PROBLEM REQUIREMENTS. When the word "integerProperty" shows up in a line of the records below, copy that line.

ENTRIES SHOWN.
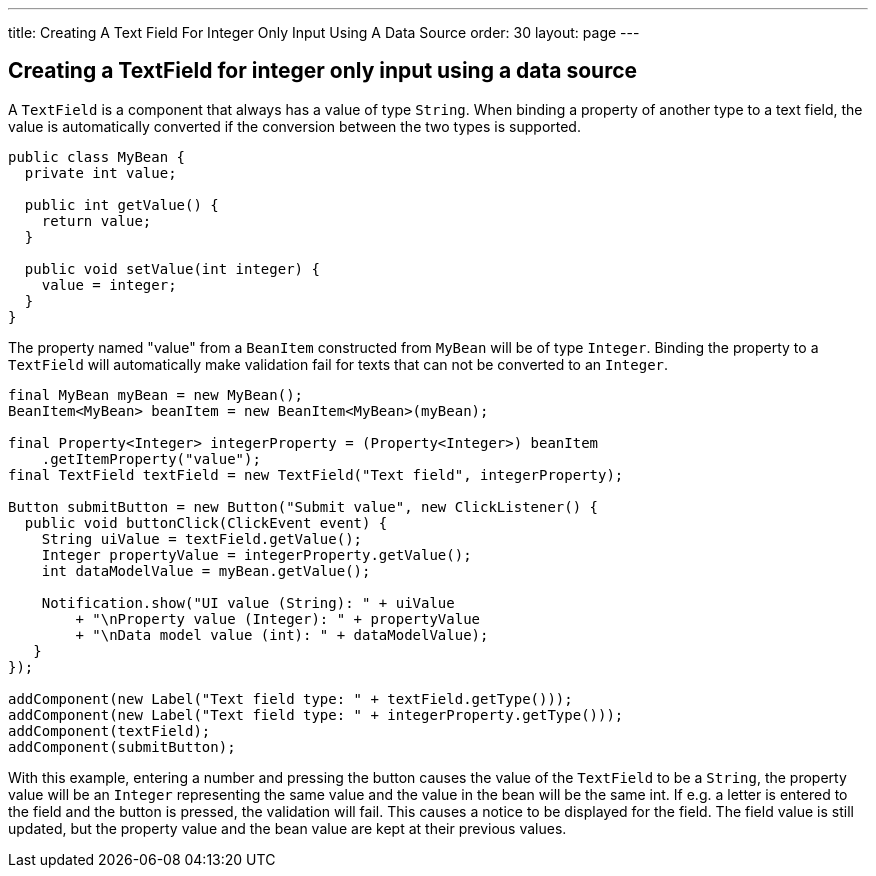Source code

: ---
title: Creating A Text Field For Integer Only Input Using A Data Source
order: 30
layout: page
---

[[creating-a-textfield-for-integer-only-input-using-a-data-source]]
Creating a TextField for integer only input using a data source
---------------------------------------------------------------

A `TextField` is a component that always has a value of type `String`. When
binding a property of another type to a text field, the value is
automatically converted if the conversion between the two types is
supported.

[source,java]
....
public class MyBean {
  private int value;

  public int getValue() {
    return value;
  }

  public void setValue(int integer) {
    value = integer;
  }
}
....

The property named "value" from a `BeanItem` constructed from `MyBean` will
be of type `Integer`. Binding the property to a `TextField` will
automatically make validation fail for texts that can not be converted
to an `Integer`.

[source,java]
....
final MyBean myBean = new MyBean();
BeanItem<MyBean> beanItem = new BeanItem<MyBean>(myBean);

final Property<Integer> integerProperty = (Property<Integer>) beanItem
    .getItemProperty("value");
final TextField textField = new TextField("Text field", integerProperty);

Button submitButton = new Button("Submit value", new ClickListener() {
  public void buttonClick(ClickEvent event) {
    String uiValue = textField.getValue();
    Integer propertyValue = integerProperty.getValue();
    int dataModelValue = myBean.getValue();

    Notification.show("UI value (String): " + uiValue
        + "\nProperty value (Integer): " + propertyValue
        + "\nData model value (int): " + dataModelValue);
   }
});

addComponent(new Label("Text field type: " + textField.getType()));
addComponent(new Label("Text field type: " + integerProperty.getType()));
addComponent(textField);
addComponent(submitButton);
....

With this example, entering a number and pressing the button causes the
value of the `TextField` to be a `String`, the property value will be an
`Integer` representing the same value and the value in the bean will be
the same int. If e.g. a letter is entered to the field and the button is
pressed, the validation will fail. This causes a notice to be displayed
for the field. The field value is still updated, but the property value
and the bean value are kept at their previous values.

...

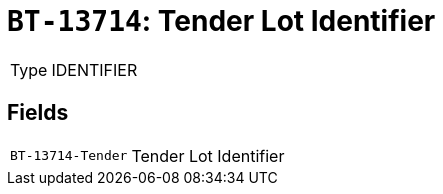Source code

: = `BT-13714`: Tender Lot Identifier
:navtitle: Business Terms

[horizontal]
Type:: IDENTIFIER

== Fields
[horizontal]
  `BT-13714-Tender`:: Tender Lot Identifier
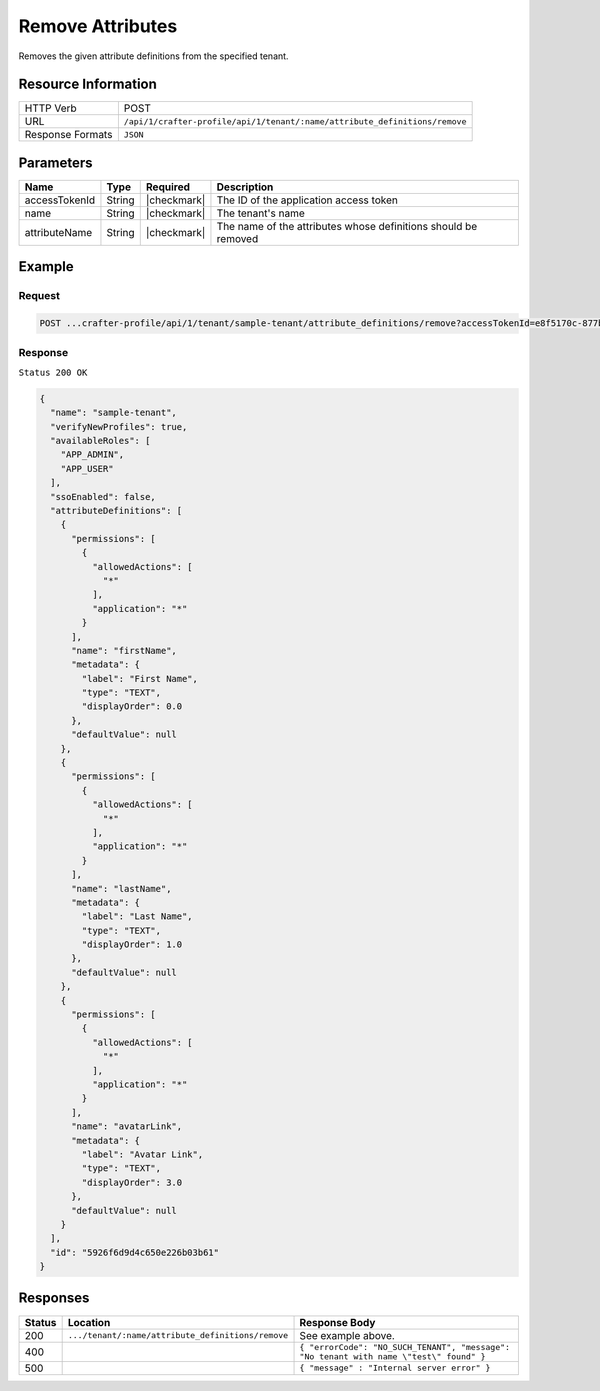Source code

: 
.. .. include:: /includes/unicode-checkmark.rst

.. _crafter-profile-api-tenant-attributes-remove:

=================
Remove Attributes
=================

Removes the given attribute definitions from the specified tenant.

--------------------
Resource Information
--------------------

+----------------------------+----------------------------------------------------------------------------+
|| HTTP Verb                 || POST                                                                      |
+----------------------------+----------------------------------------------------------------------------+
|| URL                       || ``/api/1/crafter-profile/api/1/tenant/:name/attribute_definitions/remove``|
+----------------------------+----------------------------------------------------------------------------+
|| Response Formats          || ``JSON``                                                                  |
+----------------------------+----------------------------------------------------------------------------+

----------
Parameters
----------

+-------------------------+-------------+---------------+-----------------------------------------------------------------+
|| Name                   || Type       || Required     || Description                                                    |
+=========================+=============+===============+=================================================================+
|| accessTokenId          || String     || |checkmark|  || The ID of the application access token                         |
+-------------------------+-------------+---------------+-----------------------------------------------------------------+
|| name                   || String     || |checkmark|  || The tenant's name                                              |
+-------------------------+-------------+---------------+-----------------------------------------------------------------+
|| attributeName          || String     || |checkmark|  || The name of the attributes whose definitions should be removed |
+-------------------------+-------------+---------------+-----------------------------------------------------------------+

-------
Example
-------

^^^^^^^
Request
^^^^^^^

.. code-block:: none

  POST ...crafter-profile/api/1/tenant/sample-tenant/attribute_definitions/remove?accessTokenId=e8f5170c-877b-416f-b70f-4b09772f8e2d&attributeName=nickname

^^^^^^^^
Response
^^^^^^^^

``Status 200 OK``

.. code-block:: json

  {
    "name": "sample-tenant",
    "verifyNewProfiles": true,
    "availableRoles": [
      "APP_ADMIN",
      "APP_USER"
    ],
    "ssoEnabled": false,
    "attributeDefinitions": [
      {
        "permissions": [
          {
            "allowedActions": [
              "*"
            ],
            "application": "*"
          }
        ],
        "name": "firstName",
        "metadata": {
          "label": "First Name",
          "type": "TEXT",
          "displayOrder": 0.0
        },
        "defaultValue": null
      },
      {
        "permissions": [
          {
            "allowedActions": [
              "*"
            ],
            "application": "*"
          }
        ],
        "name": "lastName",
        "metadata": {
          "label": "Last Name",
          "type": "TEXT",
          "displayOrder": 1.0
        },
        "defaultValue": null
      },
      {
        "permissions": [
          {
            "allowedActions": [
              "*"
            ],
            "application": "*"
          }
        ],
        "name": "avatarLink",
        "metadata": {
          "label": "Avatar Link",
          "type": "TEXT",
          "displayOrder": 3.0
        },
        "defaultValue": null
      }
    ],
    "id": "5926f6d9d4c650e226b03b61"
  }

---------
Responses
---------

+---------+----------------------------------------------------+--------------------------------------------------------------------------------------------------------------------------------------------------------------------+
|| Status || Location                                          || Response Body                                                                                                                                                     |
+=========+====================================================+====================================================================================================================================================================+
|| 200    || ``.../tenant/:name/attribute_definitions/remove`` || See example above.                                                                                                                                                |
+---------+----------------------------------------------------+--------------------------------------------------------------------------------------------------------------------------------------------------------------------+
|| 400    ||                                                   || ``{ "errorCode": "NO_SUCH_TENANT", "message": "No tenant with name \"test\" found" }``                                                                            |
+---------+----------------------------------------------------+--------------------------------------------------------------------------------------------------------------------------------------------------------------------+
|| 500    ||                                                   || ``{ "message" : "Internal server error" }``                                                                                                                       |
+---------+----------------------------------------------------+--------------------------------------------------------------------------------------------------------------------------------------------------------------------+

--

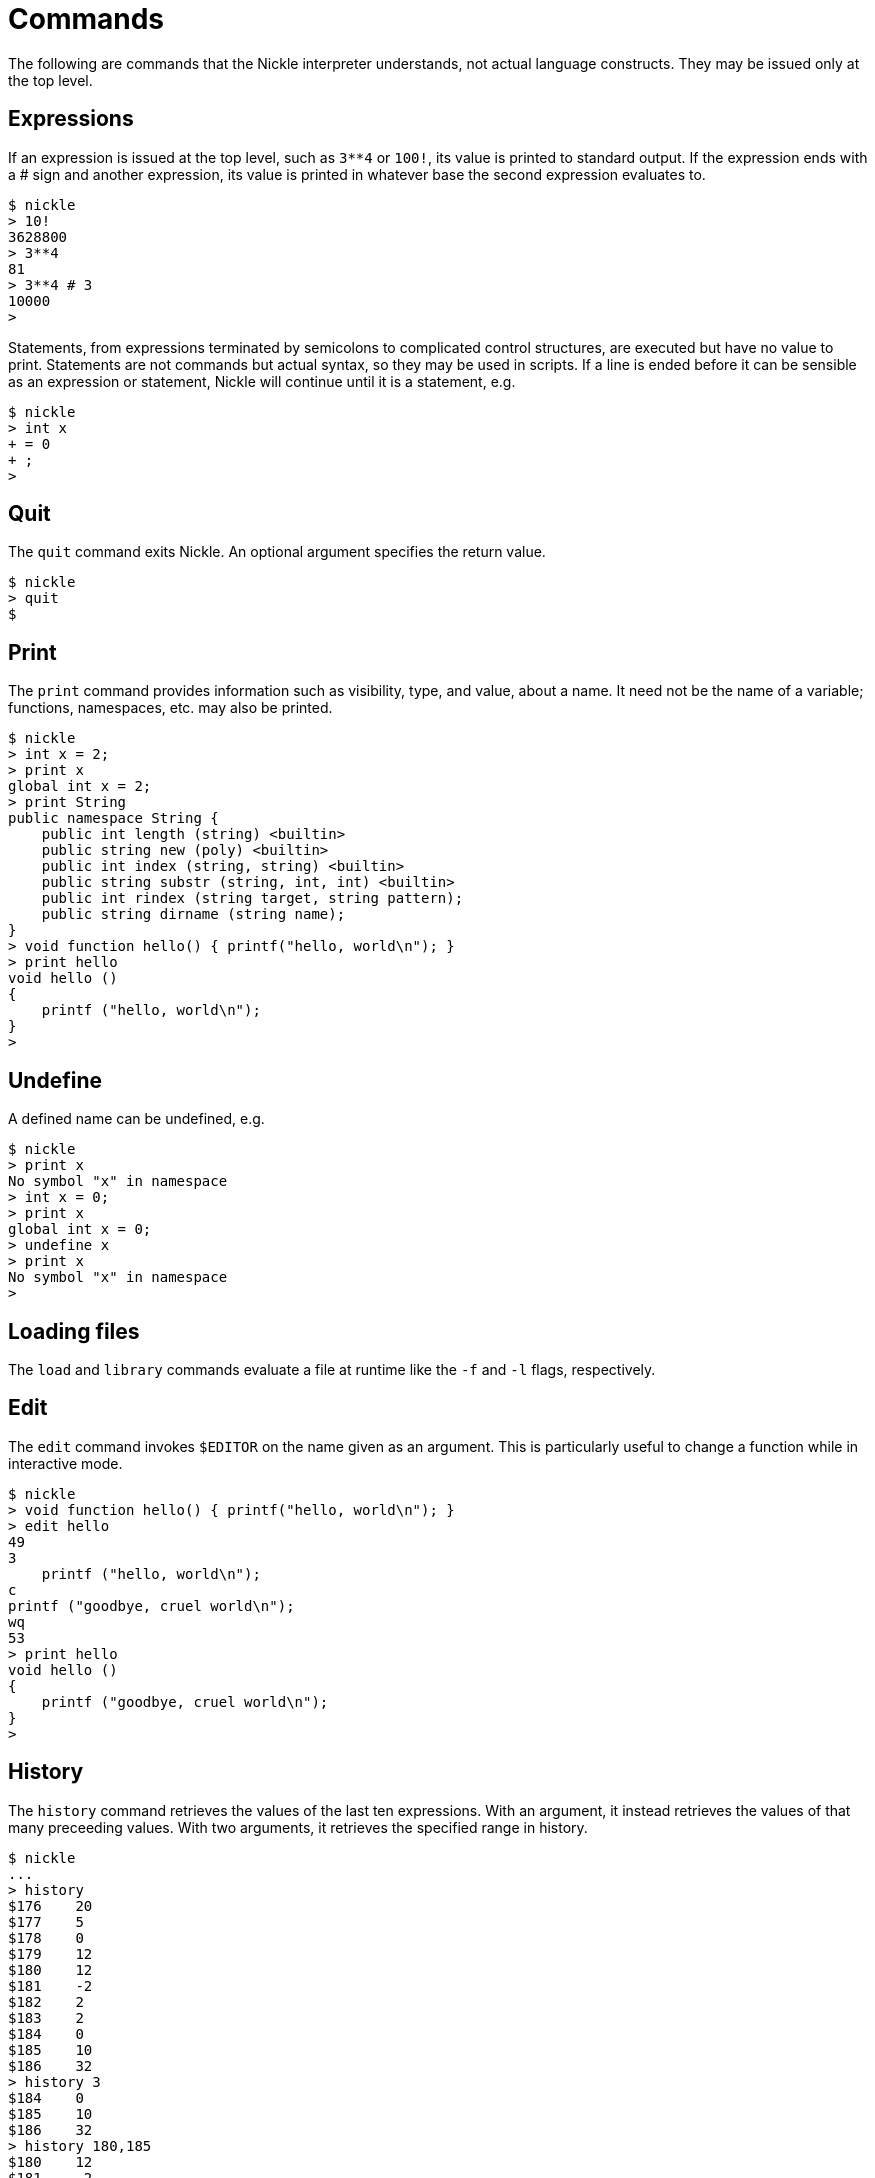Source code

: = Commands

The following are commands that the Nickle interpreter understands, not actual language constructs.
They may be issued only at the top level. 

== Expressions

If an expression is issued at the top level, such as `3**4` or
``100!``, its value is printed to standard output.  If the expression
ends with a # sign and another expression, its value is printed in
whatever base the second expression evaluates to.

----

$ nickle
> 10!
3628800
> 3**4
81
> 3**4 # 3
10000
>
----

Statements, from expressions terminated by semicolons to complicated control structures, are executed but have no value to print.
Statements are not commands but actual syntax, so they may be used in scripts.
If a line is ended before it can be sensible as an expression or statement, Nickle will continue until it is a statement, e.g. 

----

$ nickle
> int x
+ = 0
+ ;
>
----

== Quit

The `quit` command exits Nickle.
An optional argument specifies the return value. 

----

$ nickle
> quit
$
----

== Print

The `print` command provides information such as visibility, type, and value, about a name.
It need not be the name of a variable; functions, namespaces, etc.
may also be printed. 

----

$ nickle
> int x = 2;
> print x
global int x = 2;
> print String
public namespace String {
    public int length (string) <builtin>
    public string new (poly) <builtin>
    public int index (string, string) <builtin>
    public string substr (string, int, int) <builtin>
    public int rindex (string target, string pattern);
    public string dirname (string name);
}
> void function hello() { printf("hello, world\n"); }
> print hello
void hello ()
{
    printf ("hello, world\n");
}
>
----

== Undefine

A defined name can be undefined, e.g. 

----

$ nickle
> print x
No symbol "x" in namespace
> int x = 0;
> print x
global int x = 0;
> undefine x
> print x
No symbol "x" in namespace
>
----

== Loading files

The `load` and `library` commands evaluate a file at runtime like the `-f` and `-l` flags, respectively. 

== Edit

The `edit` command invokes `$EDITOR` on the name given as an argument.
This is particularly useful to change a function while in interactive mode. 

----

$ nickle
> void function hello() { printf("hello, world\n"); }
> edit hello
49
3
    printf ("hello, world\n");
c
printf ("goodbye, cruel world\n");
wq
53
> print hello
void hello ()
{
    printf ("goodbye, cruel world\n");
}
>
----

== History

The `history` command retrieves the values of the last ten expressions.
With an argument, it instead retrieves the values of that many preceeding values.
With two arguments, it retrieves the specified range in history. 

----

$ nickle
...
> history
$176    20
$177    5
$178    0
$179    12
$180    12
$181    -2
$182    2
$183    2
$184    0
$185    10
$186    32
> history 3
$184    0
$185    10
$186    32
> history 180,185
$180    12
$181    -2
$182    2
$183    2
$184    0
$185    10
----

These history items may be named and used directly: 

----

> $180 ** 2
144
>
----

TASK OUTPUT.
final Property<Integer> integerProperty = (Property<Integer>) beanItem
final TextField textField = new TextField("Text field", integerProperty);
    Integer propertyValue = integerProperty.getValue();
addComponent(new Label("Text field type: " + integerProperty.getType()));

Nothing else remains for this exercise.